If you're black (and I'm not, so this is more about trying to build my awareness than experience), and particularly in America, you face a statistically far greater threat than Covid-19 every time you step outside your front door - and sometimes you won't even have to do that. Black people are far more likely to be killed, injured, put in fear of death or injury, etc., than white people - in the US, here, and all over the place. You will be less likely to find work to feed yourself and your family than your white counterparts, educational opportunities will be more limited, and you'll be generally treated with more suspicion than if you were white. That's what structural racism does.

So maybe protesting all those deaths and discrimination might not seen like a priority to you, because you're not at nearly the same risk as a black person. But it's very likely that, for a lot of black people, that shit is a FAR bigger, endemic, and clear and present threat to their well-being than a virus. Maybe they're wrong, but it isn't hard to see why they might think it is.
 
Oh dear. That poor Care Minister who twice got absolutely annihilated by piers morgan for not knowing basic facts has now turned up on Sky News. How did she get her job?

 
It's pretty fucking ridiculous that the Government press office has banned any ministers from going on GMB or Channel 4 news. Particularly at this time. Surely communication is vital and those are two pretty influential outlets. Cancelling the weekend press conferences too... why?
 
57% of those tested in the Italian province of Bergamo were positive for antibodies, so I don't see any particular reason to believe only 25% are susceptible.
And then there was the US prison where 80% tested positive (2000/2500 prisoners and staff, on here somewhere).
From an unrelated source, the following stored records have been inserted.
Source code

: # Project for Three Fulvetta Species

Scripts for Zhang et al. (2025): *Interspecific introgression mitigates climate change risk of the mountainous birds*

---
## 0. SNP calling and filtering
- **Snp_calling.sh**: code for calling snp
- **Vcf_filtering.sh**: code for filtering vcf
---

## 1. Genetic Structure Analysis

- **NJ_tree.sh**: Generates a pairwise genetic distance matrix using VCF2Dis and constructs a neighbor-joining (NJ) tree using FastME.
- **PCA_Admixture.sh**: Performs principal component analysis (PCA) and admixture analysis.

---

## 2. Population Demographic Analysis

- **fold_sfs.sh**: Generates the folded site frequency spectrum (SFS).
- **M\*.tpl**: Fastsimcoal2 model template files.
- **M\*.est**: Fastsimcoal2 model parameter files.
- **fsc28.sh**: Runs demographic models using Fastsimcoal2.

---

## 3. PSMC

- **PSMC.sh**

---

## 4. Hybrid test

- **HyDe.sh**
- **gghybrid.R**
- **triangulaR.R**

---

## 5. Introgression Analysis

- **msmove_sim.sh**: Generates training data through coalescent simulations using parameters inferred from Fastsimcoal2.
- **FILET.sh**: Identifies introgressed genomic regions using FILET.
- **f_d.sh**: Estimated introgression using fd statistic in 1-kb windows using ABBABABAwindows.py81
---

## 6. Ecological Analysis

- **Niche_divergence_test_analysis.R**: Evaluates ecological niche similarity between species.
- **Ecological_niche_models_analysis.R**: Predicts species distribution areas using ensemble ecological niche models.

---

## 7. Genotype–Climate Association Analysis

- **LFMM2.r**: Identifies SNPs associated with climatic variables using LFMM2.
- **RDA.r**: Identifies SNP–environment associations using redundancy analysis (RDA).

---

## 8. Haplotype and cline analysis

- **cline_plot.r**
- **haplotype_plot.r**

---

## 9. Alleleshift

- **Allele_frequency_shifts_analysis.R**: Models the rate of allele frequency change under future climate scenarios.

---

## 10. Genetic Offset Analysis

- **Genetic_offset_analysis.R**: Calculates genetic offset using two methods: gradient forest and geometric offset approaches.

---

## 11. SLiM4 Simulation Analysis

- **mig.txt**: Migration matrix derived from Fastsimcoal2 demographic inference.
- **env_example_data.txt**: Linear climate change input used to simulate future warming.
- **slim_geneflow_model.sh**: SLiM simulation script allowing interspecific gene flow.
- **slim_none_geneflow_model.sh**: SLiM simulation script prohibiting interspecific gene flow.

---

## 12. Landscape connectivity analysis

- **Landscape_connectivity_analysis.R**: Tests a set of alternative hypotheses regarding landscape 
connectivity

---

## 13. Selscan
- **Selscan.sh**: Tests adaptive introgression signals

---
There is the possibility that there is now more than one strain, with a more infectious strain affecting the eastern states of the US, specifically - a study from California raised this a while ago (also on a thread here).

These are weaknesses in the argument, though. You produce a nice-looking model that comes up with some good predictions, then the danger is that you tweak the theory repeatedly to fit the model and the tail ends up wagging the dog, as in Ptolemy's Earth-centred universe with its orbits-within-orbits-within-orbits.
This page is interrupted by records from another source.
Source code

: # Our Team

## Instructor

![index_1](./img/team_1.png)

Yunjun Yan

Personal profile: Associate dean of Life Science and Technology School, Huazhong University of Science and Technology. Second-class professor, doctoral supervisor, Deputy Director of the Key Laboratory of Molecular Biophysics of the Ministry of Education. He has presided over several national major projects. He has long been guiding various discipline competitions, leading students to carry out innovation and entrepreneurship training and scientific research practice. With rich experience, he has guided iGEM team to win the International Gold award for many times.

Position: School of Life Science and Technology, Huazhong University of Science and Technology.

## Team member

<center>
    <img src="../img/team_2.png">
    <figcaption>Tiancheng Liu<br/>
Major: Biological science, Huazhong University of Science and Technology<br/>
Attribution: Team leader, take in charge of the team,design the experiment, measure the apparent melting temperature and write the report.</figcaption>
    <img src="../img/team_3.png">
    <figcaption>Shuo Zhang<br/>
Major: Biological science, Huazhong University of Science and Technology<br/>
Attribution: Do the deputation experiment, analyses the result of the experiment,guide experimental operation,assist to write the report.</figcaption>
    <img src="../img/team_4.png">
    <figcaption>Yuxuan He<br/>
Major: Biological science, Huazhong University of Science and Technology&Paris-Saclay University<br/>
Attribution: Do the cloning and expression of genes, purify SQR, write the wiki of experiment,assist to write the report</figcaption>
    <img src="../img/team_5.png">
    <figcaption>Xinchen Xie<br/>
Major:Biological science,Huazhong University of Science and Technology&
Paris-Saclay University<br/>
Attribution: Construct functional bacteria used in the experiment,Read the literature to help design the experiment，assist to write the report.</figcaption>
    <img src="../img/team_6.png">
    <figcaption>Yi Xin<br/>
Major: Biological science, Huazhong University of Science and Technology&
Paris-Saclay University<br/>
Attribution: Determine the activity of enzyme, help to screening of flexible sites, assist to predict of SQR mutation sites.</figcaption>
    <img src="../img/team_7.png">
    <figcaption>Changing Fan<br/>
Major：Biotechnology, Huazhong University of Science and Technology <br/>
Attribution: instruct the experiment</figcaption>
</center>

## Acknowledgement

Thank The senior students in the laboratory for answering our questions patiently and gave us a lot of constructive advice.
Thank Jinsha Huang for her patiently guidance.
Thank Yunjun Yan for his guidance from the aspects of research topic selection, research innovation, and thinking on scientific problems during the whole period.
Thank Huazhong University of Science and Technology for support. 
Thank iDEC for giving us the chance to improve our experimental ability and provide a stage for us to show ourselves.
On balance, I think elbows is right that these are all possibilities to bear in mind, but that more evidence is needed. Big danger in thinking the likes of Friston must be right cos a) they talk a pretty good game, and b) you want them to be right.

In terms of policy-making, what difference do the ideas of the likes of Gupta and Friston make? I would suggest at the very least that the onus now should be switching towards lifting lockdown sooner rather than later, because of the ongoing damage of lockdown itself. I do suspect that more countries will end up bringing their lockdown timetables forwards than pushing them backwards as the downward trends in infection continue. If only we had a half-competent government, we could already be some way through a planned timetable for lockdown lifting here, but this government seems to operate more on hope, aspiration, and people doing stuff for themselves, than actual plans.
 
It's always possible that when some noted professor says something surprising it's because they're bonkers, like Peter Duesberg sticking to the view that AIDS was caused by poppers and other recreational drugs.
 
If you're black (and I'm not, so this is more about trying to build my awareness than experience), and particularly in America, you face a statistically far greater threat than Covid-19 every time you step outside your front door - and sometimes you won't even have to do that.

I'm sorry but where the hell do you get those statistics? Covid has been killing far more people than racists for the last few months.